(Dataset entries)
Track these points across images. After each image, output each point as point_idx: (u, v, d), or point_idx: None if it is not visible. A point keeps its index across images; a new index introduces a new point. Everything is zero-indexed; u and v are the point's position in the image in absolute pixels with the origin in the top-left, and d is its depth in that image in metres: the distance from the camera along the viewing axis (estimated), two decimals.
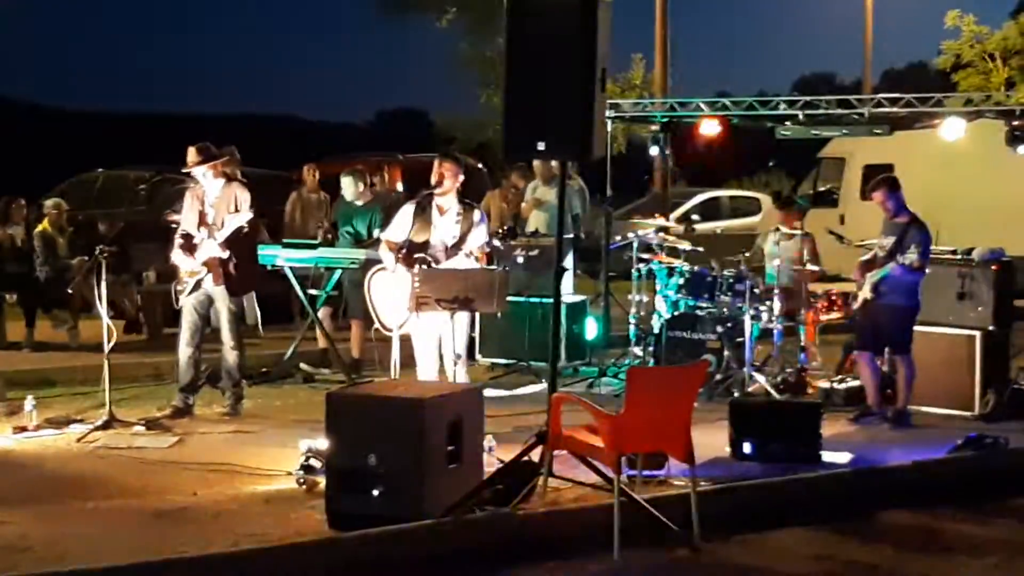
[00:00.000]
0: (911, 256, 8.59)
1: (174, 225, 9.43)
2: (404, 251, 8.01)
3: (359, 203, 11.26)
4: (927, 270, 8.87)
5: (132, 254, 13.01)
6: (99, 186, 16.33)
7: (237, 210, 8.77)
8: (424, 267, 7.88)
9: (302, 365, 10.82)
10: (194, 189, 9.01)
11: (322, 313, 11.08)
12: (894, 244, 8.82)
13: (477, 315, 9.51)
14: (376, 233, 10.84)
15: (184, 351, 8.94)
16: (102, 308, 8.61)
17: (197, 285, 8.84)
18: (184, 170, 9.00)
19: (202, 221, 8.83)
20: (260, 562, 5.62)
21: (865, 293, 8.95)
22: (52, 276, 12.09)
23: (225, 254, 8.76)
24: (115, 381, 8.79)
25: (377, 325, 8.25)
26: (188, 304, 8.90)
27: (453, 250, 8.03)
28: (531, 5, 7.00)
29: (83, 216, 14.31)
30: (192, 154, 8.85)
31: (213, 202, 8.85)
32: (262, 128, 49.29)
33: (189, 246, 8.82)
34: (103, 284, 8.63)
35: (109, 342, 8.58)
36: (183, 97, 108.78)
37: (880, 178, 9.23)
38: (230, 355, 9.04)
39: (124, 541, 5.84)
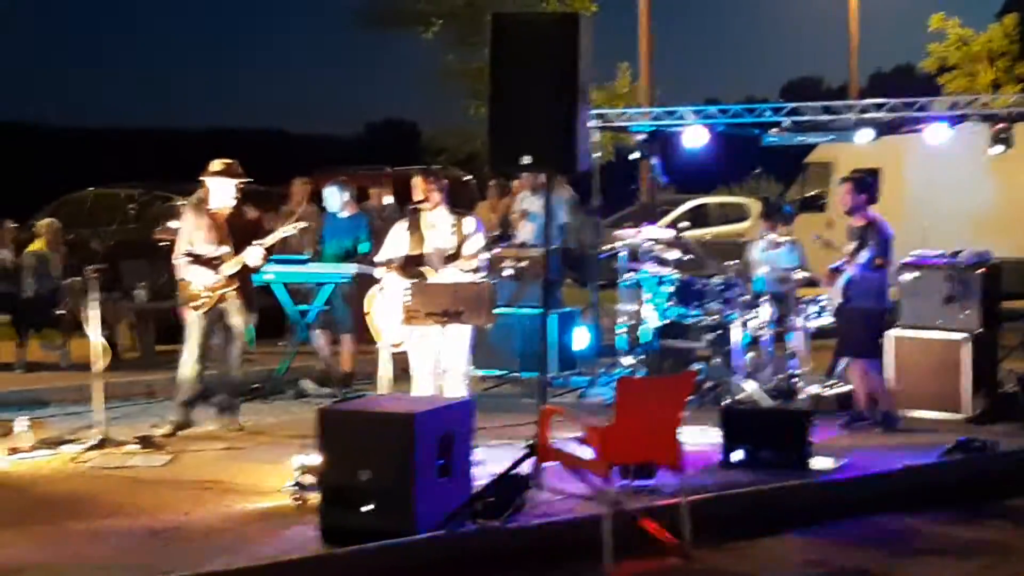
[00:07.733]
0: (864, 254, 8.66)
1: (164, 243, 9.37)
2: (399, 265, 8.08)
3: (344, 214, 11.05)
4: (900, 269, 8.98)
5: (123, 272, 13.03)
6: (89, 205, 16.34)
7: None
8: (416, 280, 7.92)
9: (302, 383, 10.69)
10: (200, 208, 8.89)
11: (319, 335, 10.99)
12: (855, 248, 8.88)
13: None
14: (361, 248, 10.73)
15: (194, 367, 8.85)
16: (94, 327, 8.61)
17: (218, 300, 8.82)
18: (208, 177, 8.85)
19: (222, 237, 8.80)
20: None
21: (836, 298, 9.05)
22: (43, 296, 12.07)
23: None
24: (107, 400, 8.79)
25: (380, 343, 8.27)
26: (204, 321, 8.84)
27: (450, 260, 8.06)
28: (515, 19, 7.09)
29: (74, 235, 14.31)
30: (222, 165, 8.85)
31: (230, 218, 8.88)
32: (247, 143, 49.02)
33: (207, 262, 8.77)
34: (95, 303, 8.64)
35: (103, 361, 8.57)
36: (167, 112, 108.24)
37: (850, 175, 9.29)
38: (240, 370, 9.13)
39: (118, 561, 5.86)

THE PROBLEM:
Without including any picture, set down every line above exactly as it stands.

ANSWER SECTION:
Track these points across images. After each image, output each point as point_idx: (u, v, d), or point_idx: None if it is not visible. A point keeps its index across images; a new index introduces a new point. Everything is zero-indexed; u and v are the point's position in the image in absolute pixels with the origin in the top-left, and d is its depth in that image in metres: the distance from the camera along the viewing axis (estimated), two decimals.
[00:00.000]
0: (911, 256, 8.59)
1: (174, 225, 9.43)
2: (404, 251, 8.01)
3: (359, 203, 11.26)
4: (927, 270, 8.87)
5: (132, 254, 13.01)
6: (99, 186, 16.33)
7: (237, 210, 8.77)
8: (424, 267, 7.88)
9: (302, 365, 10.82)
10: (194, 189, 9.01)
11: (322, 313, 11.08)
12: (894, 244, 8.82)
13: (477, 315, 9.51)
14: (376, 233, 10.84)
15: (184, 351, 8.94)
16: (102, 308, 8.61)
17: (197, 285, 8.84)
18: (184, 170, 9.00)
19: (202, 221, 8.83)
20: (260, 562, 5.62)
21: (865, 293, 8.95)
22: (52, 276, 12.09)
23: (225, 254, 8.76)
24: (115, 381, 8.79)
25: (377, 325, 8.25)
26: (188, 304, 8.90)
27: (453, 250, 8.03)
28: (531, 5, 7.00)
29: (83, 216, 14.31)
30: (192, 154, 8.85)
31: (213, 202, 8.85)
32: (262, 128, 49.29)
33: (189, 246, 8.82)
34: (103, 284, 8.63)
35: (109, 342, 8.58)
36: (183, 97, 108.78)
37: (880, 178, 9.23)
38: (230, 355, 9.04)
39: (124, 541, 5.84)
[00:07.733]
0: (864, 254, 8.66)
1: (164, 243, 9.37)
2: (399, 265, 8.08)
3: (344, 214, 11.05)
4: (900, 269, 8.98)
5: (123, 272, 13.03)
6: (89, 205, 16.34)
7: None
8: (416, 280, 7.92)
9: (302, 383, 10.69)
10: (200, 208, 8.89)
11: (319, 335, 10.99)
12: (855, 248, 8.88)
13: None
14: (361, 248, 10.73)
15: (194, 367, 8.85)
16: (94, 327, 8.61)
17: (218, 300, 8.82)
18: (208, 177, 8.85)
19: (222, 237, 8.80)
20: None
21: (836, 298, 9.05)
22: (43, 296, 12.07)
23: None
24: (107, 400, 8.79)
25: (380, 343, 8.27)
26: (204, 321, 8.84)
27: (450, 260, 8.06)
28: (515, 19, 7.09)
29: (74, 235, 14.31)
30: (222, 165, 8.85)
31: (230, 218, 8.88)
32: (247, 143, 49.02)
33: (207, 262, 8.77)
34: (95, 303, 8.64)
35: (103, 361, 8.57)
36: (167, 112, 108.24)
37: (850, 175, 9.29)
38: (240, 370, 9.13)
39: (118, 561, 5.86)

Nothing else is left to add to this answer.